Trauma and Healing

Through the Looking Glass

We see things differently as we age, as we mature, as we grow, as we gain understanding of our traumas and those of others. But what does that reflection tell us? If you ask me, it can tell us a lot – here is my reflection for today.

I was not a nice person. I was unkind with the feelings of others. I was so protective of my feelings and swimming in old trauma that I didn’t even know I was being insensitive. I didn’t even know I had trauma. I went through much of my life just thinking I was honest, that I was standing up for myself, that I …. I, I guess I really don’t know what I thought – but I didn’t think I was wrong, or mean, I was actually very sensitive – but I wasn’t sensitive to others.

 

I am fortunate enough to have identified and healed from some of those traumas and I am working on the others.

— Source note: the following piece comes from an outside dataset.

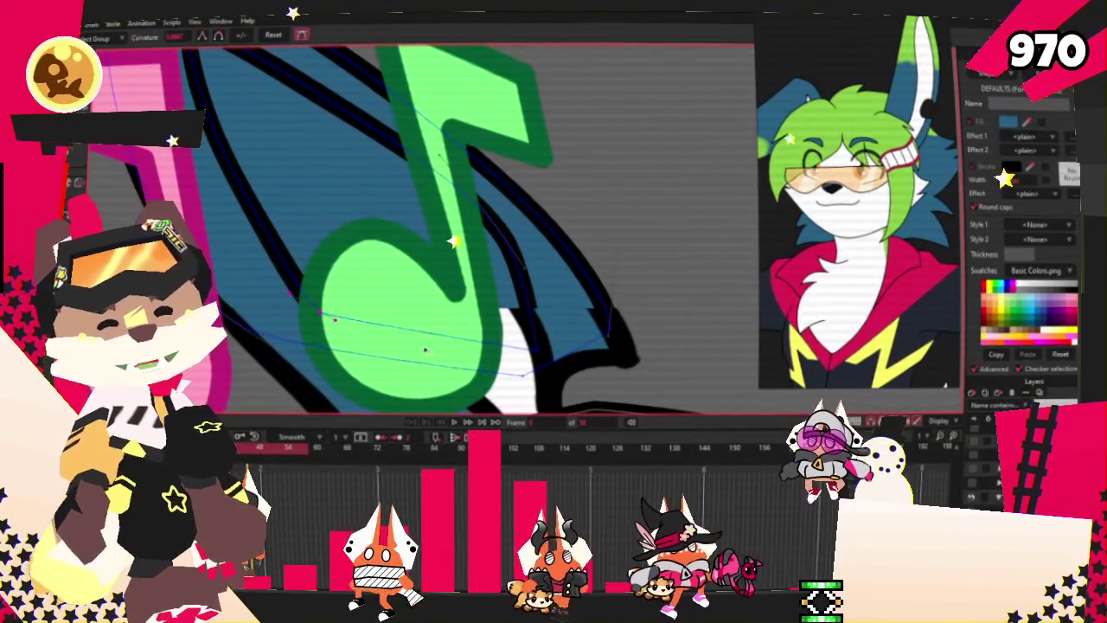
pyautogui.press('t')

It is often said that we need to ask for forgiveness when we hurt other people and while I agree I also think we need to forgive ourselves first. Here is my story – one example of how trauma affected my life.

 

We will call this guy Jim, I knew him casually, he worked at a neighboring business, we had limited interaction but saw each other regularly. One night I was walking into the gas station near my local hang out, as was he was walking out. I remember what he was wearing – White jeans, a white jacket, and white shoes. It might sound like he looked like a snowman, but he looked cute. With his buzzed-up courage, he stopped me and asked me if I would go to dinner with him. Me, with my trauma intact and my cocky, I have all the options in the world attitude, I replied – why would I go out with you? Although I don’t remember what he said exactly, but whatever it was, I said yes.

 

He took me to the most expensive restaurant in our little town. He was so nice, so thoughtful, so giving and so attentive. We dated for several months, but with abandonment trauma in tow I ended the relationship. I told him I just thought I could do better – or something equally as callous (I know, I kind of make myself sick a little bit when I remember who I was). I was presenting myself to the world as someone who knew what she wanted and wouldn’t settle for less, someone who wouldn’t be defined by someone else, someone who didn’t need a partner to feel good and secure – now say that 111546479316 times and you might believe it, like I did. But that is not who I was – I was scared, afraid to be trust, afraid to be vulnerable, afraid to be seen as weak. But weak is exactly what I was – I protected myself from being discovered by being insensitive, uncaring, unloving.

 

Jim and I went our separate ways for many years, reconnecting after the birth of my son. I must admit, I wanted him to love me like he had all those years ago, but he didn’t, how could he, why would he? I was hurt that he stood up for himself, hurt that he was not going to fall into a trap that I had carefully laid out. If you loved me once, you will love me again. He didn’t, maybe he never did – but that doesn’t matter to me today – 35 years after the last time we were together. What matters to me now is - as I look through this looking glass, hoping to see my future – I have seen a lot of my past – a past that I am not always proud of, but a past that I know I am healing from.

 

I had a dream about Jim the other day – turns out the next day was his birthday – I wished him a happy birthday on social media – not going to lie, I secretly whished he was single, he isn’t. I’m glad he’s happy. But I wanted my chance for redemption, I wanted a chance to show him I was different, I wanted forgiveness. As I sat with the feeling of a nonexistent rejection – I laughed at myself and remembered why I was on this journey. Why the universe saw fit to present this old wound – it was time to forgive, myself.

 

Understanding who I was and how I was processing my trauma offered me a chance to realize that part of forgiving myself means I need to thank him. Thank him for being gracious in the face of my trauma induced bad behavior, thankful that he, being who he was, forced me to look though that looking glass.

 

When I woke from that dream, I had hope that I was getting glimpse into my future. But instead, I saw a picture in that looking glass that forced me to remember that trauma was lurking in every part of my life and would stay there until the day I dreamed it could be different. This day, this dream, made me remember to offer myself forgiveness, and allow others grace as we all look through that looking glass expecting to see one thing but finding something even better - ourselves.

 

So, as I thank him for who he was to me, I also forgive myself for who I was to him.